When he replies, can my noble friend tell us what research has been undertaken into the cost or savings of abolishing or retaining the hours rule? When drawing up the Bill, no doubt my noble friends have undertaken research to ensure that the legislation works sensibly.

Earl Russell: My Lords, it is an important amendment. The noble Baroness outlined her arguments about the effect of the Bill on couples as long ago as 1st December when she spoke on the uprating Statement. That was a remarkably able speech, as was her speech on the subject at Second Reading.

I do not know what I would have done about these points had I been a Minister. However, I know that I would have asked long ago for some fairly serious work to be done on the force of the points made and various alternative ways of meeting them.

With the Bill we have constructed an unintended consequence which may be somewhat serious.

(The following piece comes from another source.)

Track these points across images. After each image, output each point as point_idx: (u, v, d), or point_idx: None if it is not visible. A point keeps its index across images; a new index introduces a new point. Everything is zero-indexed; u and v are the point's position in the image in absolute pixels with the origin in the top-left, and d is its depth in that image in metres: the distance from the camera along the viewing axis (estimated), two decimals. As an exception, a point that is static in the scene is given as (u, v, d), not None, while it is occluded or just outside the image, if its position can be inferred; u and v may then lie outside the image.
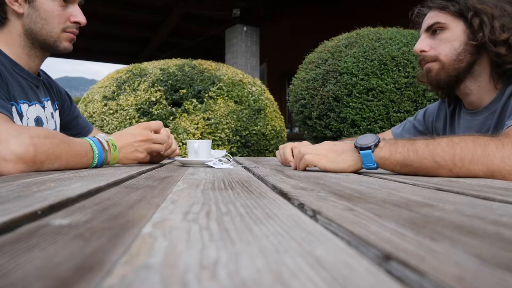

I listened to the Minister in Committee defending the hours rule. He seemed to me to be aware that he was in some difficulty. I believe that there is room for a good deal of thought on the subject.

There is room also for a good deal of thought about the effect on couples. The noble Baroness concentrated on one potentially harmful effect—getting people to give up work. However, it is not the only harmful effect of the measure. Couples are put into a situation where it is not economically sensible for them to continue to work as a couple. But there is no bar on them continuing to work separately. The structure that the Bill sets up is also an incentive to the break up of marriages. I am not nearly as panicked about the spread of divorce as are some noble Lords. But I believe that where people wish to remain married, forcing them apart by the use of economic tools is a very high crime indeed. It is a wanton interference with an attempt to live a loving and stable private life. That is something that legislation should not do.

When the Minister replies, I beg him to indicate that there is serious thought about the pit into which the Government have inadvertently walked and that they are seeking some way of getting out of it. I hope that they will remember the first law of the noble Lord, Lord Healey, on holes: when you are in one, stop digging, and then you might get out some day.